Se Costa estivesse na baliza, as luvas do guarda-redes do Governo já estariam quentes com todas as bolas que tinha para travar. Portugal, garantiu o primeiro-ministro, não aceita a proposta de Bruxelas, nos moldes em que ela está hoje. E, sendo certo que há um novo “programa nacional de coesão territorial” a caminho, “temos de ter noção da dimensão da tragédia e compreender que o esforço tem de ser continuado”, desviou Costa. Saúde? Há mais profissionais, mais consultas, mais cirurgias que no passado, lembrou Costa pela segunda vez (já tinha dito o mesmo a Cristas). É um esforço “continuado” em que cada passo tem de estar “sustentado”. Quando o remate vem com a assinatura dos “professores”, Costa salva o companheiro de equipa Tiago Brandão Rodrigues: “Nunca aceitámos, nunca prometemos” contabilizar nove anos, quatro meses e dois dias em que as carreiras estiveram congeladas. Esta bola passou junto ao poste.

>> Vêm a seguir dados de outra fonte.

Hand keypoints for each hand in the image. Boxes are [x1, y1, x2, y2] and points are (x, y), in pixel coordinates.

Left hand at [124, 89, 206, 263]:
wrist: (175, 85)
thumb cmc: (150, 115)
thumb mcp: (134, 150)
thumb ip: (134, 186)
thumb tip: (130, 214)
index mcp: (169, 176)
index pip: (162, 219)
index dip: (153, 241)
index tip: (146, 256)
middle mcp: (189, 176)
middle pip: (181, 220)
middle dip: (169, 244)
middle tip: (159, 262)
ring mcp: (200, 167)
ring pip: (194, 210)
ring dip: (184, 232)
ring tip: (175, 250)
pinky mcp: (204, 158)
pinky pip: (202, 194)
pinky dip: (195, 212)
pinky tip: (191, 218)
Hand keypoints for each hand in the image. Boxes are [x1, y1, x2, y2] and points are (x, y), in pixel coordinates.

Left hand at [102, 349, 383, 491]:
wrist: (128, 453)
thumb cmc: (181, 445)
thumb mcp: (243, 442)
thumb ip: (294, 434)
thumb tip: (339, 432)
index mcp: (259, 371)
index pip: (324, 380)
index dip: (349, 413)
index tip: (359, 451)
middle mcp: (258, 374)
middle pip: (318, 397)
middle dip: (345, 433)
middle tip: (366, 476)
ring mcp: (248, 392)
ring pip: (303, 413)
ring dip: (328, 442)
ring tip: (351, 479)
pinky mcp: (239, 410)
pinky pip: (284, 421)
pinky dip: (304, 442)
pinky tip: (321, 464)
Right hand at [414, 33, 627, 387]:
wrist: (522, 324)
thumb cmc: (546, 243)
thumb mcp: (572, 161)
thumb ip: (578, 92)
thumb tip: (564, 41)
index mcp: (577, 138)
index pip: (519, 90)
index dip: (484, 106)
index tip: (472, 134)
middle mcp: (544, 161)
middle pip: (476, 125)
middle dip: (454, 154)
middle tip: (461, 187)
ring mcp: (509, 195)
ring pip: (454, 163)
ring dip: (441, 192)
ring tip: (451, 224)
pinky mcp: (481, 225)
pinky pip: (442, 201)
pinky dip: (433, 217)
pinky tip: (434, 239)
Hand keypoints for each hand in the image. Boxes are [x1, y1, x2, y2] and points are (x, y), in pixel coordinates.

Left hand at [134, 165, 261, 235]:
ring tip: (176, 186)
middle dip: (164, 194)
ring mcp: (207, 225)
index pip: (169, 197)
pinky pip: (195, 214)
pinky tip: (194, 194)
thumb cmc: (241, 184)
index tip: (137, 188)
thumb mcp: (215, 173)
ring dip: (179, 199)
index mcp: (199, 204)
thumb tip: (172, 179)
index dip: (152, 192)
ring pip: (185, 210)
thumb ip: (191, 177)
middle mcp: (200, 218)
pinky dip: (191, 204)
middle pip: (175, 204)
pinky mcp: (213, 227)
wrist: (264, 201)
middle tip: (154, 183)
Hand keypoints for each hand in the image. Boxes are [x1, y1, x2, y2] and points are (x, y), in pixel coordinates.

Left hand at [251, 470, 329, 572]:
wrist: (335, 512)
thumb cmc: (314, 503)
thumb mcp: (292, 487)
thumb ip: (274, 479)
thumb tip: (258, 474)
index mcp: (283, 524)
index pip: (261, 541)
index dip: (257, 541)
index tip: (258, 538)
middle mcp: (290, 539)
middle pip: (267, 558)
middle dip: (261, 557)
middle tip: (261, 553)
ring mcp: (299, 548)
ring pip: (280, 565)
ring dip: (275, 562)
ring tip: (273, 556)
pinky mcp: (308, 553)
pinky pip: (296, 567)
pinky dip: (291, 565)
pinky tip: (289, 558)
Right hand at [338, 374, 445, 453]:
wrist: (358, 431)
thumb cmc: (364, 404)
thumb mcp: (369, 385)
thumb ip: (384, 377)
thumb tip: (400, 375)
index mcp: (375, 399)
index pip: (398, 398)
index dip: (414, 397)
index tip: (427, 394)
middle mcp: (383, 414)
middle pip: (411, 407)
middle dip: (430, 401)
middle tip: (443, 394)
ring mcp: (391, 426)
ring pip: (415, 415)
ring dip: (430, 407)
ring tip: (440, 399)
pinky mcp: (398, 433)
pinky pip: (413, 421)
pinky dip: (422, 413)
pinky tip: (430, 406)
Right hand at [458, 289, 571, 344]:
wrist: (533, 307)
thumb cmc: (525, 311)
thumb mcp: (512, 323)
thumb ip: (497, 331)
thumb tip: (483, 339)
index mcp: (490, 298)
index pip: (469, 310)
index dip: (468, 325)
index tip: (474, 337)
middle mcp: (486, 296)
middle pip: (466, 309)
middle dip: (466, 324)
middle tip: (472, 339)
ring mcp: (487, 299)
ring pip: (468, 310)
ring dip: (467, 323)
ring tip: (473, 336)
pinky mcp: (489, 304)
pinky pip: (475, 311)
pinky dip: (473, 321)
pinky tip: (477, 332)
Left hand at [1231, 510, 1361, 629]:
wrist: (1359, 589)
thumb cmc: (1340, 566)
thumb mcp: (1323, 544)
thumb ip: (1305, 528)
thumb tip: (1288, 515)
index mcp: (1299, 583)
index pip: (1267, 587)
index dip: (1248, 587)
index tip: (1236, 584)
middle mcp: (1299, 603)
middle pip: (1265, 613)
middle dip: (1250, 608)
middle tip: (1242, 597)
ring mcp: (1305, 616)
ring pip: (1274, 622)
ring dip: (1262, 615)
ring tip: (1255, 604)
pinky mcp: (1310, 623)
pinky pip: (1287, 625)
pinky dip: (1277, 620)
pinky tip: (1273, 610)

Um livre que não descansou a equipa. Heloísa Apolónia também não

85′ – Heloísa Apolónia começou com os professores, mostrando que não vinha propriamente em auxílio da equipa do Governo. Em Moscovo, aos 85′, os portugueses já só olhavam para o relógio ansiosos pelo apito final, sobretudo depois de um livre perigoso à entrada da área de Portugal que bateu na barreira. No Parlamento, Costa não olhou para o relógio, mas também já não se importava que o jogo terminasse, sobretudo quando Heloísa Apolónia chuta a bola redondinha direita à reforma laboral. “Com quem conta na Assembleia da República para aprovar” a reforma laboral? E isto porque ainda no sábado passado, no semanário Expresso, o secretário de Estado do Emprego, Miguel Cabrita, mostrava que o Governo está a contar com o PSD para isso.

Com a bola em terreno perigoso, Costa fez daquelas tiradas airosas e, sem fazer falta, respondeu-lhe que conta “com todos os que querem combater a precariedade”. Não deixou a parceira contente, que deixou um aviso para o futuro: “Custa-me que esteja a fazer tantos acordos com o PSD, isso deve fazer o país refletir e o Governo também”. Mas nem assim — e afirmando que não será com os Verdes que o Governo vai poder contar para, no dia 6, fazer passar no Parlamento, a reforma laboral acordada com os parceiros (exceto CGTP). Já Costa insistiu na finta: “O que me custa acreditar é que vá votar contra uma proposta de lei que reduz os fundamentos do recurso a contratos a prazo, que limita renovações dos contratos a prazo e elimina o banco de horas individual e grupal e fundamenta a negociação coletiva”. Mas nada feito, desta vez os parceiros dificilmente estarão do mesmo lado.

O outro jogo foi sofrido para Portugal, mas a vitória chegou no fim. Já Costa não conseguiu mais do que um empate, apesar de ter dominado boa parte da partida. E no final do jogo teve Assunção Cristas, e não o Presidente da República, na (espécie de) flash interview nos Passos Perdidos — a líder do CDS desafiou o primeiro-ministro para um debate sobre as rendas. Marcelo Rebelo de Sousa, “sofreu que se fartou”. Mas isso foi no outro jogo.